Over her career she collected at least 211 specimens and identified 539 that are in formal herbaria or culture collections. She also had the species Phoma laundoniae named in her honour.

== Trans Activism ==
Laundon was an early member of "Hedesthia," one of the first recorded trans organisations in New Zealand (founded 1972). She was an active member, often writing into Hedesthia's newsletter, initially called S-E-L-F and later Trans-Scribe. In an article written in 1976, Laundon explained how internalised queerphobia - which she defines as the "fairly common belief that intersexuals, transsexuals, transvestites, fetishists and homosexuals are all one and the same thing, and are all 'disgusting'" - often caused trans people to isolate themselves. She emphasised the importance of trans friendships:Simply to meet others and see just how normal and decent they really are, and to see what they have achieved in bringing out their real selves, can be a revelation, and this can help towards self-acceptance, which, if you think about it, may be YOUR greatest problem. Laundon also underlined the lengths Hedesthia went to, to preserve their members' privacy - this included an extensive vetting process.

=== TransFormation ===
Hedesthia was primarily a social organisation, and Laundon felt that there was a need for a "bureau of information" specifically geared towards supporting transsexuals. Working under the name Gillian Cox, Laundon and her wife Margaret Cox founded "TransFormation," in 1976.

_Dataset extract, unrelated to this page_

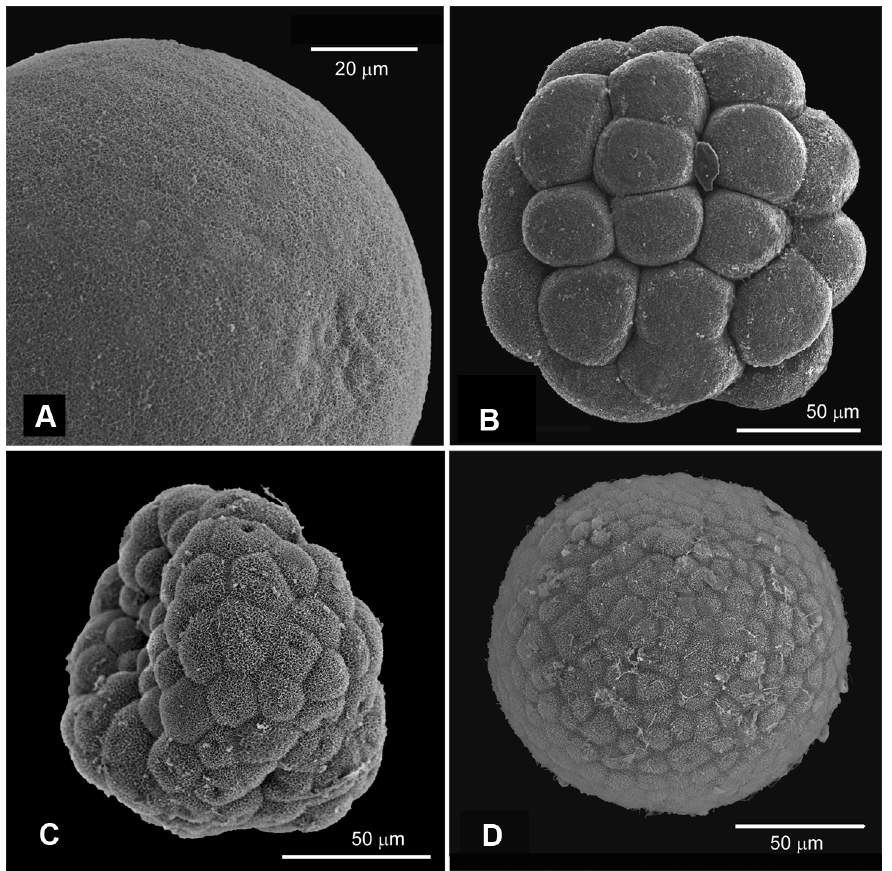
Figure 2. SEM images of Lopheliapertusa early development. ( A ) SEM image of an oocyte; ( B ) morula stage embryo; ( C ) Two days old embryo with indentation that possibly represents forming of the hollow blastula from morula stage; ( D ) late blastula showing sparse cilia coverage.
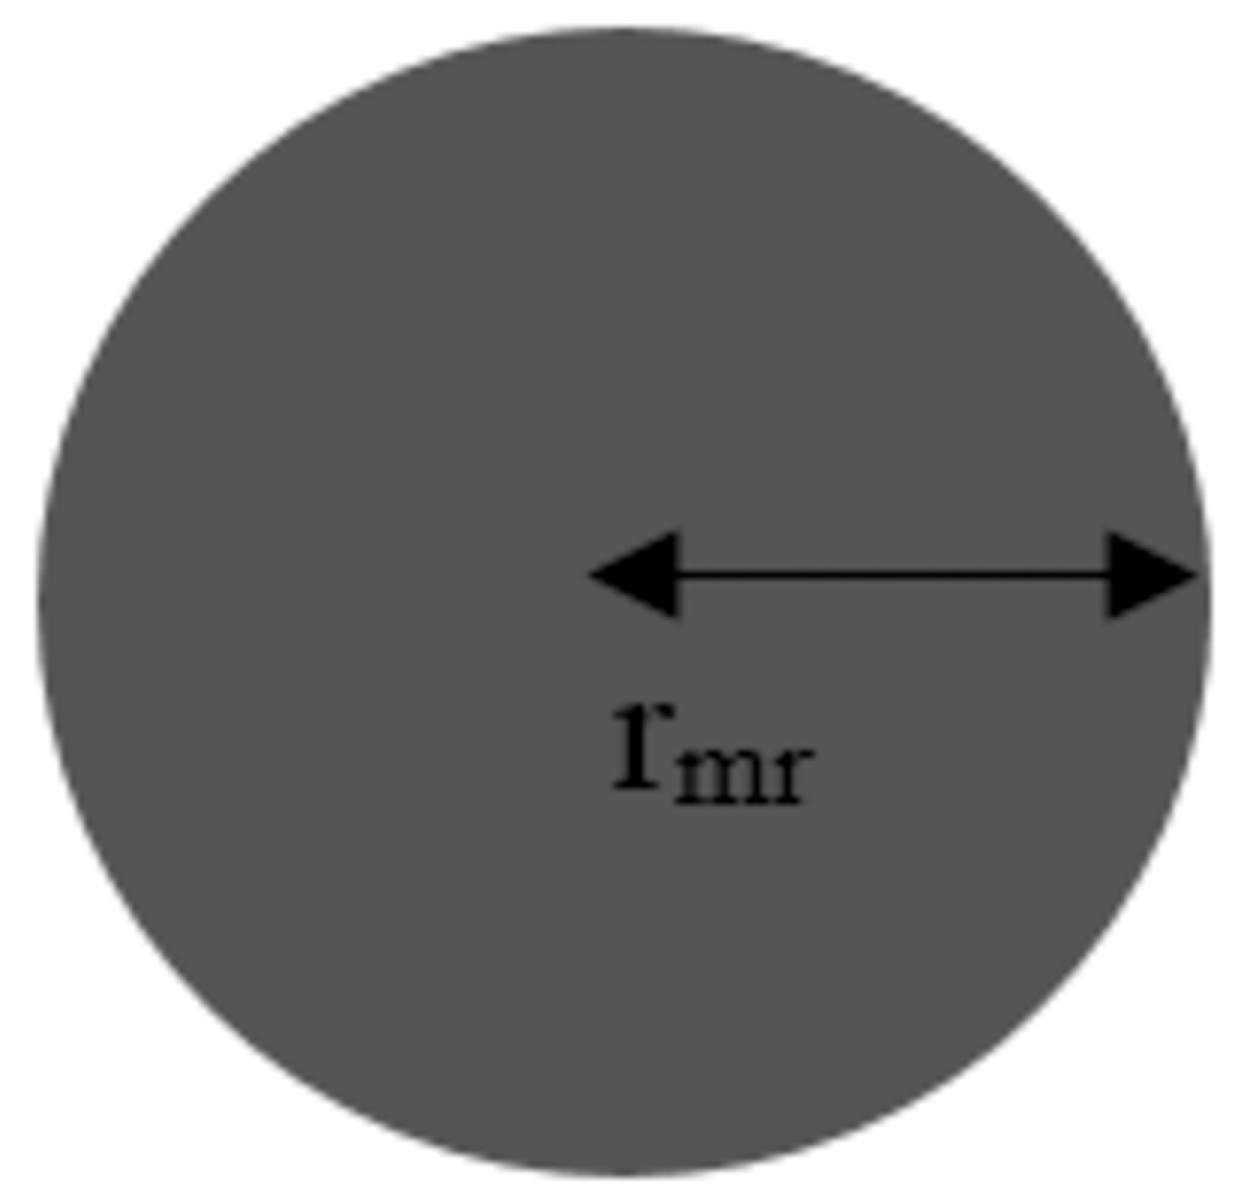
Fig 2. Characteristics of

TransFormation and Hedesthia worked closely alongside one another, sharing information and resources, as well as teaming up to send publicity and form relationships with a variety of organisations across the country, including gay activist and social groups, public libraries, universities, and various community support organisations. Laundon and Cox were encouraged by a grant of $50 from the Mental Health Foundation in 1977, which while not a large sum, provided the "first 'Official' recognition of the integrity of our service."

Cox passed her TransFormation duties on to the rest of the Hedesthia collective in 1980. When she died in 1984, her obituary in Trans-Scribe noted she would be sadly missed by many:Her work in the field of Transsexualism was well respected throughout the world and the many letters that we receive annually attest to the esteem in which she is held by the numerous Transsexuals to whom she offered comfort and advice through her leaflets and correspondence.

=== Coming Out ===
In 1977, in a highly unusual step at the time, Laundon publicly announced her gender transition in a scientific journal, taking the name Gillian Fiona Laundon, while still continuing with her research. Throughout this transition she had the support of her wife and their children and colleagues.

Laundon was working as a public servant during this time, and with support from the Public Services Association (PSA), she successfully lobbied the State Services Commission (SSC) for access to all women's bathrooms in her department. Although a minority of her coworkers opposed this, she generally enjoyed "tremendous support." By 1978 she had won her case, however the SSC did not implement any guidelines, and discrimination was still rife in the public service. Writing in the PSA's Public Service Journal, Laundon expressed dismay that another colleague should be subjected to a vote by her colleagues over whether she should be able to use the women's toilets:No doubt her colleagues will say 'what about our rights?' But how does a transexual's use of the female facilities threaten them in any significant way. They on the other hand threaten her sanity, and perhaps even her very life through their attitudes towards her.Laundon sought to educate her colleagues about the prejudice trans people faced, and implored them to show compassion.